» The data
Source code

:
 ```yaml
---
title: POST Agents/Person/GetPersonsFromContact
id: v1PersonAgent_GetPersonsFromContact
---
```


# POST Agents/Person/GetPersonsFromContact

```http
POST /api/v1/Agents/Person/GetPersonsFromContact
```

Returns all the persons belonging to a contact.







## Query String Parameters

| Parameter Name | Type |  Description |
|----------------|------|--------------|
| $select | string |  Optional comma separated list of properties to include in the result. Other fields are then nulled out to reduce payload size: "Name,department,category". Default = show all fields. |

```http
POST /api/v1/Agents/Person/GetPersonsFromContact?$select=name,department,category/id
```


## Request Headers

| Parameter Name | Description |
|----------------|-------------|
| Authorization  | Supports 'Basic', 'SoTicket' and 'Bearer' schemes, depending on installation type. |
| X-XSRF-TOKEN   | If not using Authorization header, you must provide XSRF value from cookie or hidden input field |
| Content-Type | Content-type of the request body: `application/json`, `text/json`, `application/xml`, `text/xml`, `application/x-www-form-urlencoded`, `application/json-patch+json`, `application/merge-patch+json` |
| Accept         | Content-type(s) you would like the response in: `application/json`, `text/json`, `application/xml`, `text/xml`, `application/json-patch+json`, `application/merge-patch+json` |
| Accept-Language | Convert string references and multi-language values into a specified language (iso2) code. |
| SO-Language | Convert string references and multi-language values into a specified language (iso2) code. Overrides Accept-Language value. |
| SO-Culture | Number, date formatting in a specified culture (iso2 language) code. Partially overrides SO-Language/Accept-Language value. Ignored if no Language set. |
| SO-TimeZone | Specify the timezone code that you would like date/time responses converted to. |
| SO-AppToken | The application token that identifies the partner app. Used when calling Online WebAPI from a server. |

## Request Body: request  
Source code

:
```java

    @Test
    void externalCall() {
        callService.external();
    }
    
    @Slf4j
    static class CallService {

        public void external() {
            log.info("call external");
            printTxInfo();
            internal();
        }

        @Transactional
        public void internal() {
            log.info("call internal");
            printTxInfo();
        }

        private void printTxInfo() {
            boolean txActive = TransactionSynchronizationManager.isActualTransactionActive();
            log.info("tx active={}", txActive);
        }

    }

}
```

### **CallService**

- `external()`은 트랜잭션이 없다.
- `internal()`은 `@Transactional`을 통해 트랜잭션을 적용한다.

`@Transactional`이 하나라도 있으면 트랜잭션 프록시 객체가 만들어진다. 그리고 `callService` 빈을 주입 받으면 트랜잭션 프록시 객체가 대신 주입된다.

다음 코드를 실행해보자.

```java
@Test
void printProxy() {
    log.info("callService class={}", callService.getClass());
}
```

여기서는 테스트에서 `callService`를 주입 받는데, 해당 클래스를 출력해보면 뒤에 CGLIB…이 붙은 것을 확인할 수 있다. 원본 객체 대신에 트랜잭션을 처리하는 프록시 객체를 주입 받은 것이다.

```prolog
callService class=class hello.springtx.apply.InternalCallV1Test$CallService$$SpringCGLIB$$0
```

---

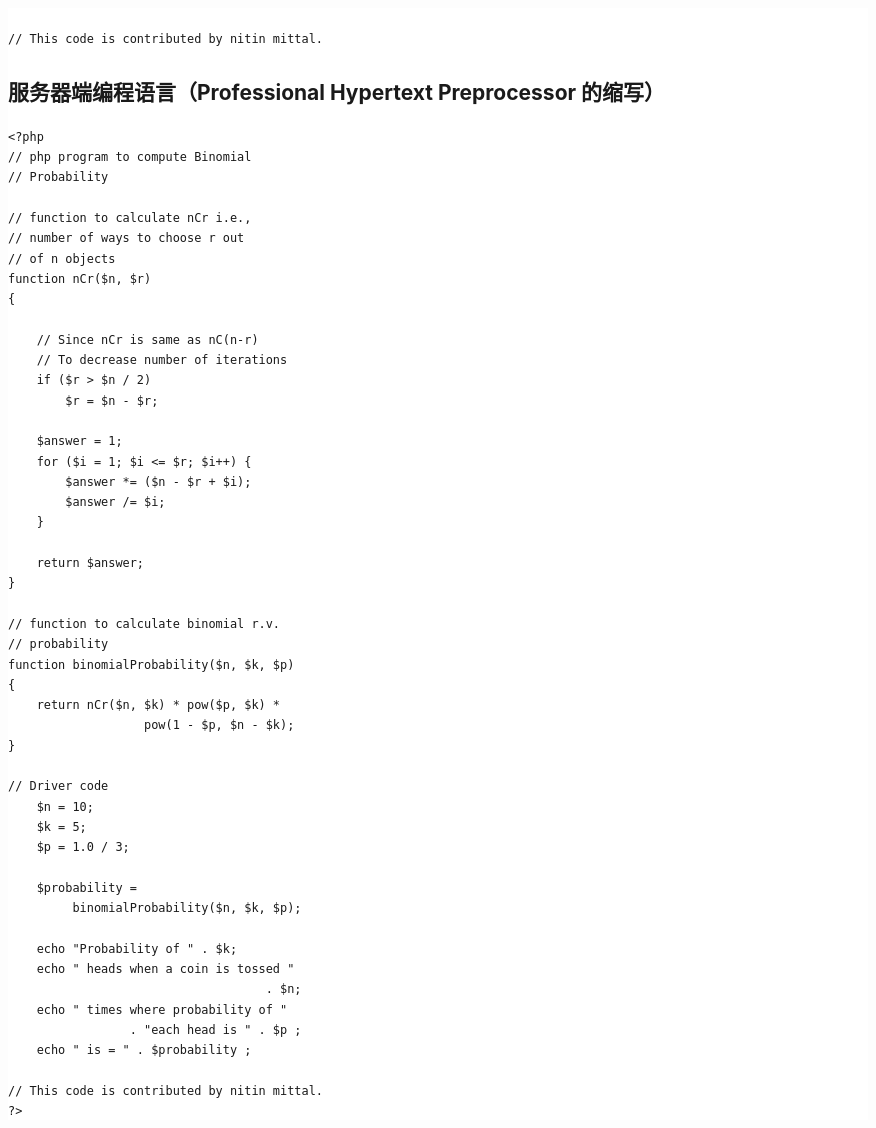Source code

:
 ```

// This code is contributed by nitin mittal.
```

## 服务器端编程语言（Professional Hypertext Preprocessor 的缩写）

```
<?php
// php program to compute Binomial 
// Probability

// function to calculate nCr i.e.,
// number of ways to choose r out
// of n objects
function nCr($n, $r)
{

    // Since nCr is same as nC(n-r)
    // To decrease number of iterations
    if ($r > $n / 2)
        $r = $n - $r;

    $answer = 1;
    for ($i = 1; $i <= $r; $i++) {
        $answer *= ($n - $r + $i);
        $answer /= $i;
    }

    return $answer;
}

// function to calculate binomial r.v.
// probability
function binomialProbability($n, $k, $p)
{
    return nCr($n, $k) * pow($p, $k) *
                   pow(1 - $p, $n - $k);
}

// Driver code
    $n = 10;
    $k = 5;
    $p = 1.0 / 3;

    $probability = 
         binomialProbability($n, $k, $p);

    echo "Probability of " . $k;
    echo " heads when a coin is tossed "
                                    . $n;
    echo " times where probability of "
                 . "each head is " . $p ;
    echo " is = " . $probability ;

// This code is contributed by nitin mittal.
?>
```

...

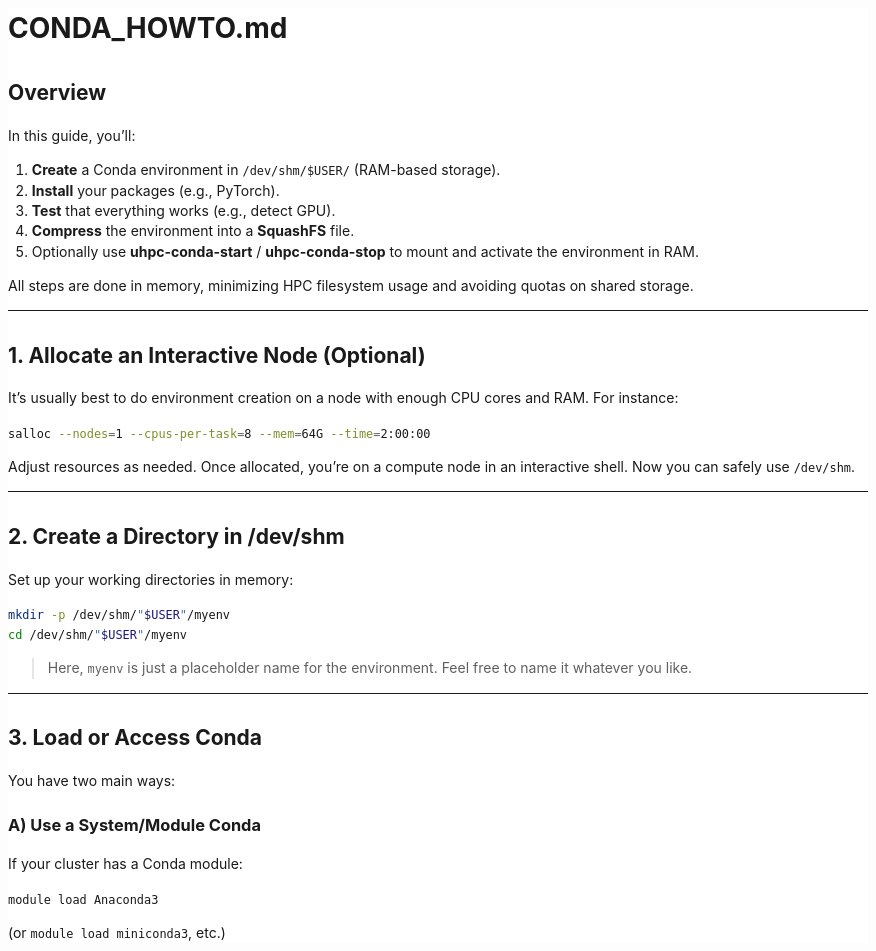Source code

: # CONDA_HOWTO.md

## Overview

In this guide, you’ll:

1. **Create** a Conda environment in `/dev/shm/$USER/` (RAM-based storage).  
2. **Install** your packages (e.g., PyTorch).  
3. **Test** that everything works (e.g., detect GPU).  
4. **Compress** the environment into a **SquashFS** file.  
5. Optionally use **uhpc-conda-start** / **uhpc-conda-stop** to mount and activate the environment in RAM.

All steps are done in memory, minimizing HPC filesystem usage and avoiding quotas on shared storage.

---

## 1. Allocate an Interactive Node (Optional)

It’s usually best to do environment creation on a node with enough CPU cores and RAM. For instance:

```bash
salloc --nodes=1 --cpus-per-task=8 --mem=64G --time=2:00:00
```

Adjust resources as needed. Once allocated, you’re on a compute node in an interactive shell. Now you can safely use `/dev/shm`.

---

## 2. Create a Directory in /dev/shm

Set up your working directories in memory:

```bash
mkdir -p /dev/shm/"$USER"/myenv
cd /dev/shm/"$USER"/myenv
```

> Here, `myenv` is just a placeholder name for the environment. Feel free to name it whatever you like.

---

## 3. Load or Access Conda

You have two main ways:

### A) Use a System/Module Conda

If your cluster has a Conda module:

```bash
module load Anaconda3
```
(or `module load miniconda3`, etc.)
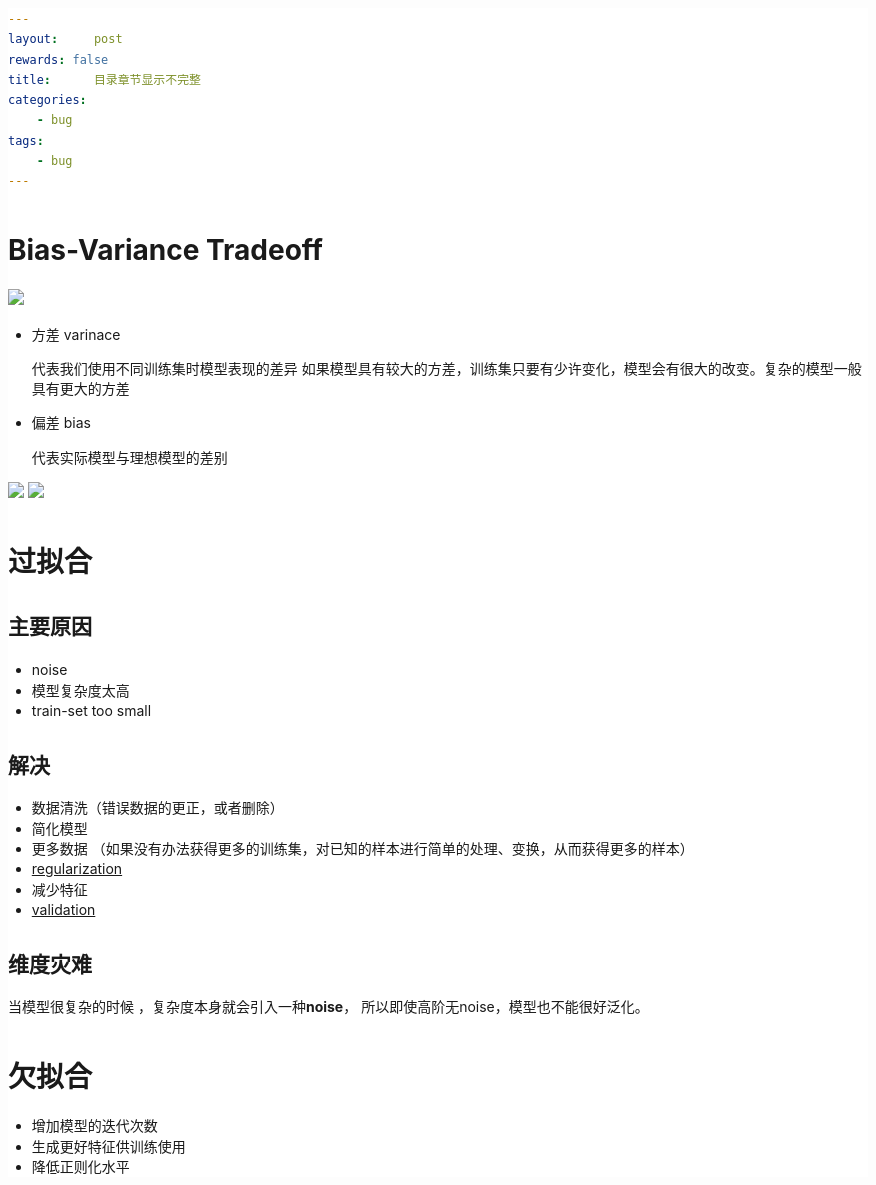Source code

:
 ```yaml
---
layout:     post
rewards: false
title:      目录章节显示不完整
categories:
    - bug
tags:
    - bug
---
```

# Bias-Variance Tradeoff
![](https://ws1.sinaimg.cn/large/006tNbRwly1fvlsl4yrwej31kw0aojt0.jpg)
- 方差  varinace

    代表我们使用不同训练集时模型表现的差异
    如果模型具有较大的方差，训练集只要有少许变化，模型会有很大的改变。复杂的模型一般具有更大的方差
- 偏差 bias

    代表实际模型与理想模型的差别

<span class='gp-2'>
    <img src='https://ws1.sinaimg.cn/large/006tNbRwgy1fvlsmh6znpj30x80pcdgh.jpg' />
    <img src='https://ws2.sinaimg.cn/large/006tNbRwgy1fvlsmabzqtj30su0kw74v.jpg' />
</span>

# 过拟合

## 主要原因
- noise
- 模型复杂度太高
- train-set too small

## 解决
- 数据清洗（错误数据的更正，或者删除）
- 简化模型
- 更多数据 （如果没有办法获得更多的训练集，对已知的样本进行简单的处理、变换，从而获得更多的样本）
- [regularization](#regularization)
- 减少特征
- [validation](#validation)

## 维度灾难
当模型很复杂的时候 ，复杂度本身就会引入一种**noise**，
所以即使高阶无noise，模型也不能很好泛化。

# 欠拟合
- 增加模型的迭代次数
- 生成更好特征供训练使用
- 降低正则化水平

» About this task
When a line among the entries above contains "storage", copy it.

» Solution
1. **Create** a Conda environment in `/dev/shm/$USER/` (RAM-based storage).  
All steps are done in memory, minimizing HPC filesystem usage and avoiding quotas on shared storage.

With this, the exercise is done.